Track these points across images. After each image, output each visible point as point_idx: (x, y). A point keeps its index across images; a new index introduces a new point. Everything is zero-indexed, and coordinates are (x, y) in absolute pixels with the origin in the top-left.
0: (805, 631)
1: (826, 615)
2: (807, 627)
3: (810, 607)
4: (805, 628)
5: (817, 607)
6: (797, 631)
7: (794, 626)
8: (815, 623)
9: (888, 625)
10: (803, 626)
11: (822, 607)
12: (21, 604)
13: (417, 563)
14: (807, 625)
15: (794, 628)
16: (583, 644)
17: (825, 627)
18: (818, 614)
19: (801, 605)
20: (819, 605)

....

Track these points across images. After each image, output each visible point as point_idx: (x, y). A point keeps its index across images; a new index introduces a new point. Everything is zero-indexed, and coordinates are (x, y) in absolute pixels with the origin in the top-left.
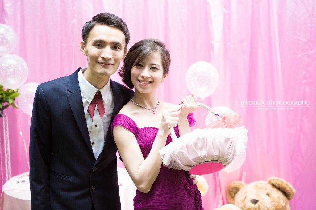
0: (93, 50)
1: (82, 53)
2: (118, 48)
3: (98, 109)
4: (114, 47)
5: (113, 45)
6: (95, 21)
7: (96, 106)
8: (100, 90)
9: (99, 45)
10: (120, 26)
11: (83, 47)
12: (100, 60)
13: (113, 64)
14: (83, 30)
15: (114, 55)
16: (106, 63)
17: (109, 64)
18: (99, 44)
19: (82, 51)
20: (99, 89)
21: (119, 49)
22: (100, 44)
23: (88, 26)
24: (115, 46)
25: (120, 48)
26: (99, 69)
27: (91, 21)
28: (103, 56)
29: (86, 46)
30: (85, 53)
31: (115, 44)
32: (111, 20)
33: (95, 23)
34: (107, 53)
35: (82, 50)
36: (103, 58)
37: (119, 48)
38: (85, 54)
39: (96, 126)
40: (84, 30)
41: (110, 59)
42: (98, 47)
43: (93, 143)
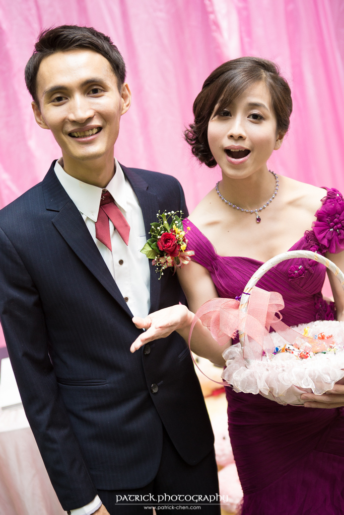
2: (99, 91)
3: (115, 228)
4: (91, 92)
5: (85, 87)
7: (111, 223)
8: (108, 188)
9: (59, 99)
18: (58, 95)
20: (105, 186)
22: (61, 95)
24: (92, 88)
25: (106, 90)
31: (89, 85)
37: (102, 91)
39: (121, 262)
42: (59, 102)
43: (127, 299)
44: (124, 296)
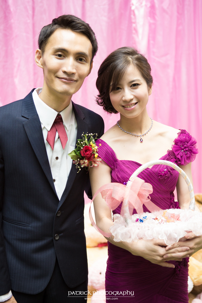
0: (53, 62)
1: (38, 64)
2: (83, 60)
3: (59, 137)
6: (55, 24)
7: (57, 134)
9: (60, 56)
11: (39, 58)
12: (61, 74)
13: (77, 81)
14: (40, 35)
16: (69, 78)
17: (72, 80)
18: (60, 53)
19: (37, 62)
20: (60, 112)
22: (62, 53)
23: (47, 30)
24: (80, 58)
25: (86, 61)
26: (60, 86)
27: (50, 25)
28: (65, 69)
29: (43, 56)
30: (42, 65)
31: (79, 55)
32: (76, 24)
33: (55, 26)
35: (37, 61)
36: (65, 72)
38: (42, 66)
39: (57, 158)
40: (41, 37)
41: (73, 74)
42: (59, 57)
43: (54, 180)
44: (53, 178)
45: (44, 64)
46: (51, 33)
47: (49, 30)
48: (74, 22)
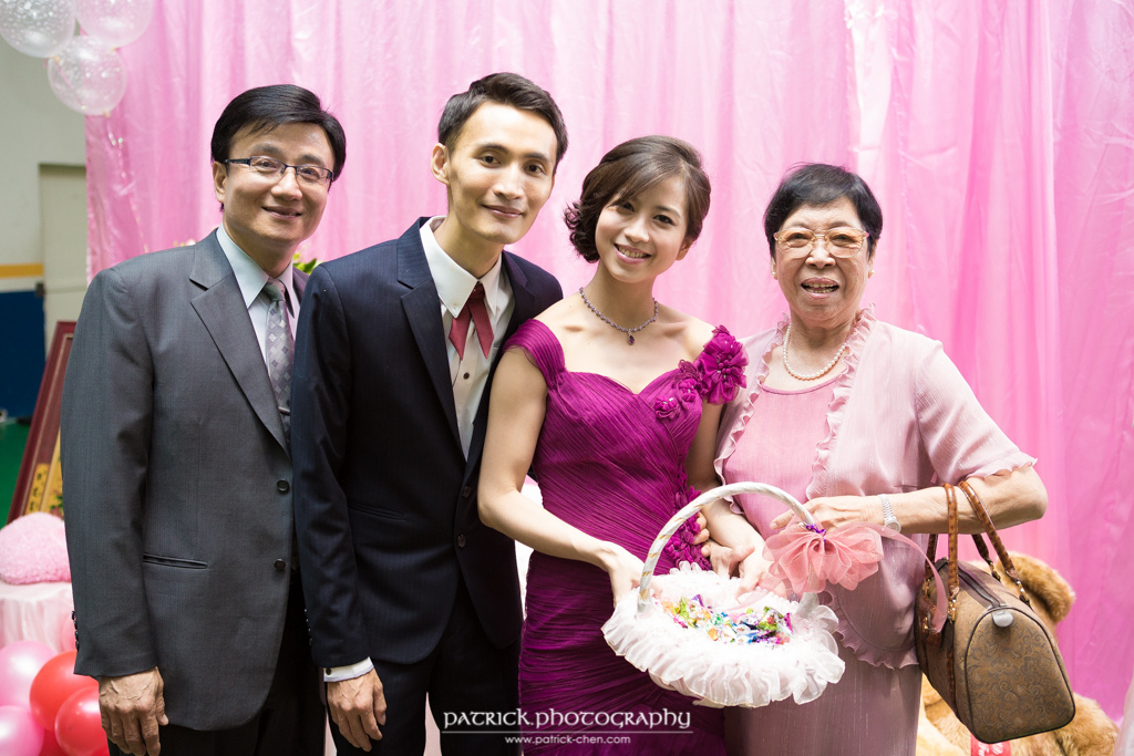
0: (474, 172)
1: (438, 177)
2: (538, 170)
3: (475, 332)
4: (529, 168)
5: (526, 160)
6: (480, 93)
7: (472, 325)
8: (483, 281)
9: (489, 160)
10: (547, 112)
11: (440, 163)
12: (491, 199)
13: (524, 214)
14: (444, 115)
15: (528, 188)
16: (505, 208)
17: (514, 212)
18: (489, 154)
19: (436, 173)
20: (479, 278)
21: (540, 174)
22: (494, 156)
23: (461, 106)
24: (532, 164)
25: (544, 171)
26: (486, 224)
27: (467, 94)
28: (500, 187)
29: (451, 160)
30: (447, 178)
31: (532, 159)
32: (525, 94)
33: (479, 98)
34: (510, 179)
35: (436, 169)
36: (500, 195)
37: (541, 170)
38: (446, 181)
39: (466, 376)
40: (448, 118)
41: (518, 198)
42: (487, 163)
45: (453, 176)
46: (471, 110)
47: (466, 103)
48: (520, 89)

....

REQUIRED ACTION » When you reach the line with "15: (114, 55)" in the records above, begin repeating the lines exactly, and stop after the line with "47: (49, 30)". Skip all pictures.

WRITTEN SOLUTION »
15: (114, 55)
16: (106, 63)
17: (109, 64)
18: (99, 44)
19: (82, 51)
20: (99, 89)
21: (119, 49)
22: (100, 44)
23: (88, 26)
24: (115, 46)
25: (120, 48)
26: (99, 69)
27: (91, 21)
28: (103, 56)
29: (86, 46)
30: (85, 53)
31: (115, 44)
32: (111, 20)
33: (95, 23)
34: (107, 53)
35: (82, 50)
36: (103, 58)
37: (119, 48)
38: (85, 54)
39: (96, 126)
40: (84, 30)
41: (110, 59)
42: (98, 47)
43: (93, 143)
2: (99, 91)
3: (115, 228)
4: (91, 92)
5: (85, 87)
7: (111, 223)
8: (108, 188)
9: (59, 99)
18: (58, 95)
20: (105, 186)
22: (61, 95)
24: (92, 88)
25: (106, 90)
31: (89, 85)
37: (102, 91)
39: (121, 262)
42: (59, 102)
43: (127, 299)
44: (124, 296)
0: (53, 62)
1: (38, 64)
2: (83, 60)
3: (59, 137)
6: (55, 24)
7: (57, 134)
9: (60, 56)
11: (39, 58)
12: (61, 74)
13: (77, 81)
14: (40, 35)
16: (69, 78)
17: (72, 80)
18: (60, 53)
19: (37, 62)
20: (60, 112)
22: (62, 53)
23: (47, 30)
24: (80, 58)
25: (86, 61)
26: (60, 86)
27: (50, 25)
28: (65, 69)
29: (43, 56)
30: (42, 65)
31: (79, 55)
32: (76, 24)
33: (55, 26)
35: (37, 61)
36: (65, 72)
38: (42, 66)
39: (57, 158)
40: (41, 37)
41: (73, 74)
42: (59, 57)
43: (54, 180)
44: (53, 178)
45: (44, 64)
46: (51, 33)
47: (49, 30)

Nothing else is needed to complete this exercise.